Screen Test

By Sergei Lobanov-Rostovsky

I feel like a traitor.

One of my students, catching sight of my new toy during a recent bus ride across Ireland, recently cried out in dismay, "You have a Kindle!" As someone who loves books, and tries to get my students to share that love, I understood how she felt. But before I could explain, the student sitting across from her looked up and said, "You've got a Kindle? Cool! Can I try it?"

Normally, I'm what tech companies call a late adopter. The lights on my VCR still flash plaintively—12:00, 12:00, 12:00—as if time has given up on me in disgust. I can't pass a used record store without thumbing through the ancient LPs to see if they've got that replacement copy of From Her to Eternity I've been searching for since the great roof leak of 1985. For me, a text is what you find, copiously underlined, when you open a book.

That's right, a book. If they still sold scrolls, I'd be the guy with the library that smells like sheep. And why not? Books are a new-fangled invention. In 1490, John of Trittenheim wrote in his treatise In Praise of Scribes, "The word written on parchment will last a thousand years ... The most you can expect a book of paper to survive is two hundred years. Yet, there are many who think they can entrust their works to paper. Only time will tell." John of Trittenheim, it seems, was another late adopter.

So what am I doing with a Kindle? Call it curiosity. Call it fatalism. Or call it an aching back. I teach Shakespeare. Anyone remember how it feels to heft a copy of the complete plays? Great Birnam Wood to high Dunsinane hill comes, one semester after another, and I've started to feel as if I've carried every log. Whose idea was it to make books from wood? My new Kindle can hold 1,500 endless Russian novels-a lifetime supply of starving peasants, existential despair, and pale countesses waltzing in the snow-and I can carry them all around with me, not as a spine-twisting load in my backpack, but with no more effort than a flicker of light caught in a jar.

Still, reading Shakespeare on a Kindle can feel like drinking champagne from a plastic cup. When I first picked it up, it felt like an oversized pocket calculator, and there are a lot of buttons for a simple act like reading. (What's SYM do, anyway? Oh no!) It's great for traveling, but I can't picture myself curling up with my Kindle on a cold winter night. To be honest, I miss the smell of dust, and the way pages spill out of cheap paperbacks like students leaving class on the last day of the term. When you buy a book, you can feel strangely proud of yourself, as if you've just shaken hands with Walt Whitman or bought Socrates a round. Downloading an e-book feels ... well, like doing your taxes.

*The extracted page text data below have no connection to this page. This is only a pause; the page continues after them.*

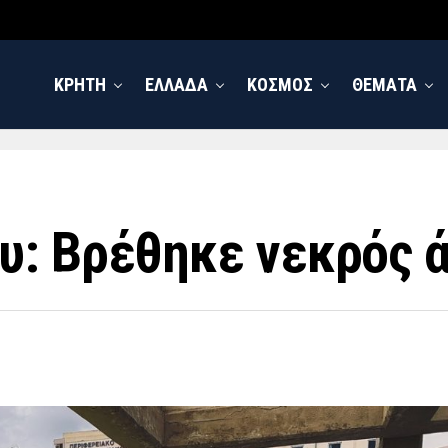
ΚΡΗΤΗ
ΕΛΛΑΔΑ
ΚΟΣΜΟΣ
ΘΕΜΑΤΑ
υ: Βρέθηκε νεκρός 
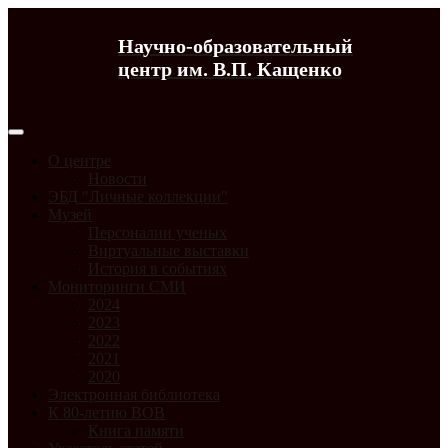
Научно-образовательный
центр им. В.П. Кащенко
О центре
Новости
ЭБД "Личные коллекции"
Музей
Персоналии ученых
Виртуальные выставки
История в событиях
Мониторинги СМИ
2024
2023
2022
2021
2020
Электронная библиотека
К 80-летию ВОВ
Книга памяти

Don't get me wrong. I'm all for progress, and I'm convinced that what Amazon has produced is only the first of its kind: e-book readers will quickly become cheaper, lighter, and more responsive to the ways people read. On YouTube, you can see a prototype version of an electronic screen that can be rolled up or folded, changing its image as easily as you'd turn the pages of a book. Digital books can be published at very little cost, sent around the world in an instant, and hidden easily from the secret police. But what happens, I keep wondering, when the lights go out?

A book is just a box made of paper and glue, but in it burns a Promethean fire. As long as there are readers, we'll need books. But not only books. Just as we listen to both iPods and violins, we will embrace any technology that moves us.

Now can someone tell me how to turn this thing on?

Sergei Lobanov-Rostovsky, a professor of English, is back on campus after a year directing the 2008-09 Kenyon-Exeter Program in England.